The downside is McCain’s repeated assertion, which took on various tones: Obama doesn’t get it. He called Obam

a’s worldview not only naive but dangerous. This wasn’t spin, and as far as McCain was concerned, it wasn’t hyperbole. He looks at Obama and sees a dangerous young man too inexperienced and too naive to hold the title commander in chief. You could almost sense his frustration, at one point, as he exclaimed that his opponent, “doesn’t get it!” 

Obama for his part, played the part of learned man. And attempted to, I think successfully, counter McCain’s emotional moral convictions with cool-headed, sober, almost academic ones. This is a generational difference. He was our Jean-Luc Picard, the captain of the Enterprise from Star Trek: The NEXT Generation. Obama is cool, professorial, incredibly learned. The negotiator. Captain Kirk is one to floor it through and asteroid field, beam down to the planet in question and punch the bad guy in the face. Picard is one to go through the same asteroid field at 1/4 impulse power. Find the planet in peril, and call a meeting of his crew at the conference table to discuss options and assess the best plan going forward. Then using science and skilled negotiation, back their opponent into a corner and force him/her into submission. 

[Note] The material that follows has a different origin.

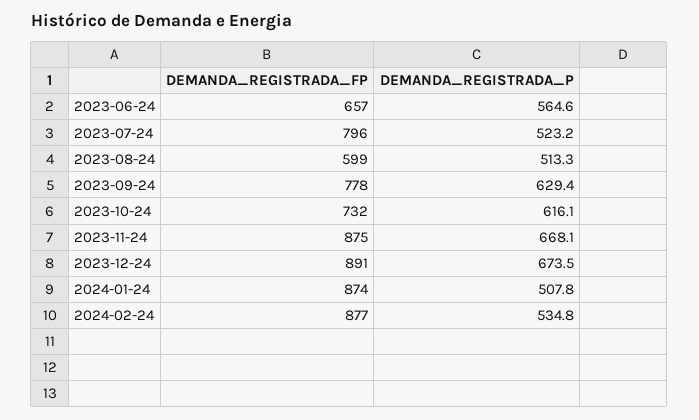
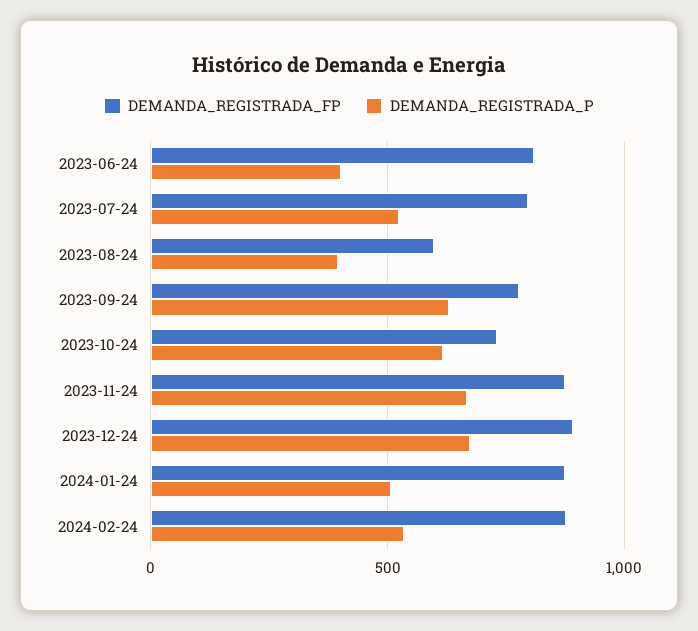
DEMANDA_REGISTRADA_FP, 2023-06-24: 657 -> 800
DEMANDA_REGISTRADA_P, 2023-06-24: 564.6 -> 400
DEMANDA_REGISTRADA_P, 2023-08-24: 513.3 -> 400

The thing is the last eight years have been way more Kirk than Picard here in the US. While I think McCain is way more capable than our dearly (almost) departed W, working from the gut isn’t gonna cut it for another 4 years. Dealing with problems by instinctively cutting taxes and intimidating rivals only works for so long. I think it’s time for a next generation style leader. We need to hand the reigns of the Enterprise over to our Captain Picard, and let a new style of leadership try its hand at the daunting problems we’re facing both home and abroad.

A Real Debate!

When these two Senators became their respective party’s nominee, I was excited. I was hopeful that we would be able to see a real debate between two intelligent well-rounded candidates. An ugly general election cycle took over and we never had that civil campaign I think so many Americans longed for. Until tonight. 

Senators McCain and Obama took the stage tonight and actually debated policy. While at this moment there is endless talking-headery going on, these two men clearly and thoughtfully articulated their positions on the economy and on a wide array of foreign policy issues. Let me also take this chance to mention the venerated old news man, Jim Lehrer. His moderation and easy going way between these two candidates provided the spot-on style and debate leadership I wish all news programs had. (In case you didn’t know, I am a rabid Newshour Watcher.)

Let me cut through what you will be hearing all night and all week. The debate was a tie and since Obama is ahead in the polls that means he won. I don’t know if that’s really the case or not. But I do know its rather irrelevant. I sat for 90 minutes and was throughly informed about the domestic plans and world view of these two men, one of whom will be our next president. That alone is something to be happy about.